═══ DATASET EXTRACT ═══

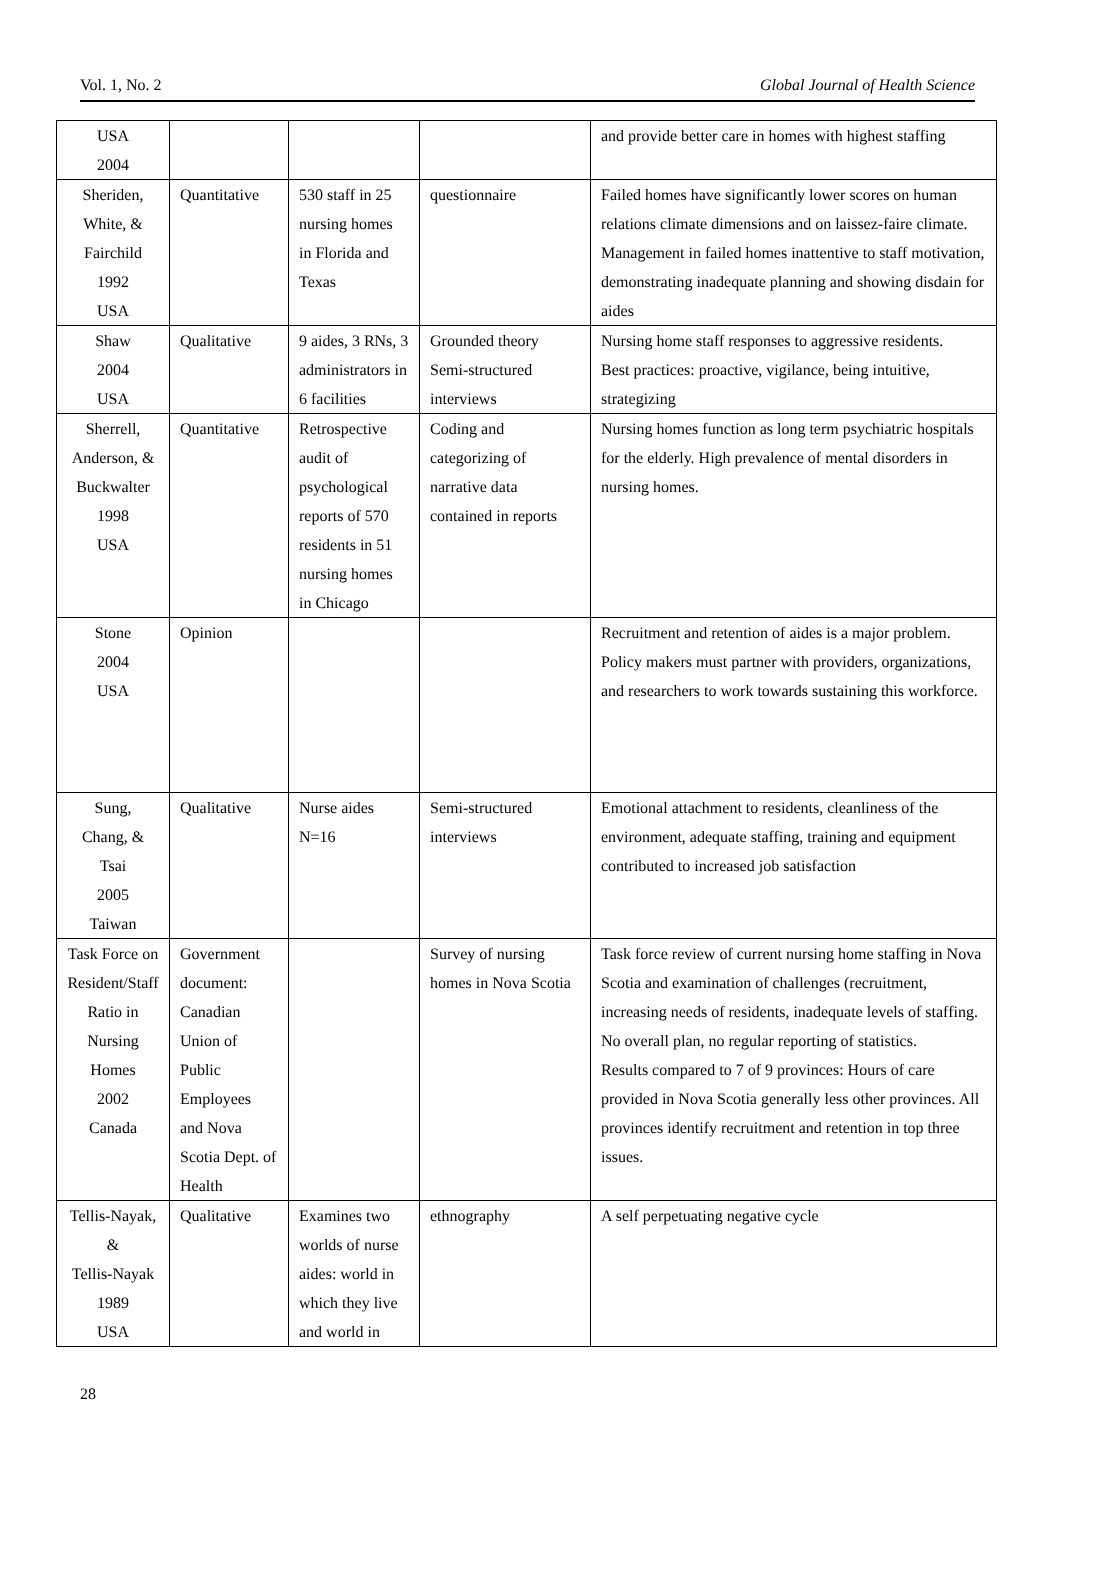Vol. 1, No. 2 Global Journal of Health Science
| USA 2004 | | | | and provide better care in homes with highest staffing |
| Sheriden, White, & Fairchild 1992 USA | Quantitative | 530 staff in 25 nursing homes in Florida and Texas | questionnaire | Failed homes have significantly lower scores on human relations climate dimensions and on laissez-faire climate. Management in failed homes inattentive to staff motivation, demonstrating inadequate planning and showing disdain for aides |
| Shaw 2004 USA | Qualitative | 9 aides, 3 RNs, 3 administrators in 6 facilities | Grounded theory Semi-structured interviews | Nursing home staff responses to aggressive residents. Best practices: proactive, vigilance, being intuitive, strategizing |
| Sherrell, Anderson, & Buckwalter 1998 USA | Quantitative | Retrospective audit of psychological reports of 570 residents in 51 nursing homes in Chicago | Coding and categorizing of narrative data contained in reports | Nursing homes function as long term psychiatric hospitals for the elderly. High prevalence of mental disorders in nursing homes. |
| Stone 2004 USA | Opinion | | | Recruitment and retention of aides is a major problem. Policy makers must partner with providers, organizations, and researchers to work towards sustaining this workforce. |
| Sung, Chang, & Tsai 2005 Taiwan | Qualitative | Nurse aides N=16 | Semi-structured interviews | Emotional attachment to residents, cleanliness of the environment, adequate staffing, training and equipment contributed to increased job satisfaction |
| Task Force on Resident/Staff Ratio in Nursing Homes 2002 Canada | Government document: Canadian Union of Public Employees and Nova Scotia Dept. of Health | | Survey of nursing homes in Nova Scotia | Task force review of current nursing home staffing in Nova Scotia and examination of challenges (recruitment, increasing needs of residents, inadequate levels of staffing. No overall plan, no regular reporting of statistics. Results compared to 7 of 9 provinces: Hours of care provided in Nova Scotia generally less other provinces. All provinces identify recruitment and retention in top three issues. |
| Tellis-Nayak, & Tellis-Nayak 1989 USA | Qualitative | Examines two worlds of nurse aides: world in which they live and world in | ethnography | A self perpetuating negative cycle |
28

═══

(ABOUT THIS TASK)
Leave out any pictures, please, and quote only the lines from the top of the data through the line that contains "intuitive, strategizing |".

(ANSWER FOR THE TASK)
Vol. 1, No. 2 Global Journal of Health Science
| USA 2004 | | | | and provide better care in homes with highest staffing |
| Sheriden, White, & Fairchild 1992 USA | Quantitative | 530 staff in 25 nursing homes in Florida and Texas | questionnaire | Failed homes have significantly lower scores on human relations climate dimensions and on laissez-faire climate. Management in failed homes inattentive to staff motivation, demonstrating inadequate planning and showing disdain for aides |
| Shaw 2004 USA | Qualitative | 9 aides, 3 RNs, 3 administrators in 6 facilities | Grounded theory Semi-structured interviews | Nursing home staff responses to aggressive residents. Best practices: proactive, vigilance, being intuitive, strategizing |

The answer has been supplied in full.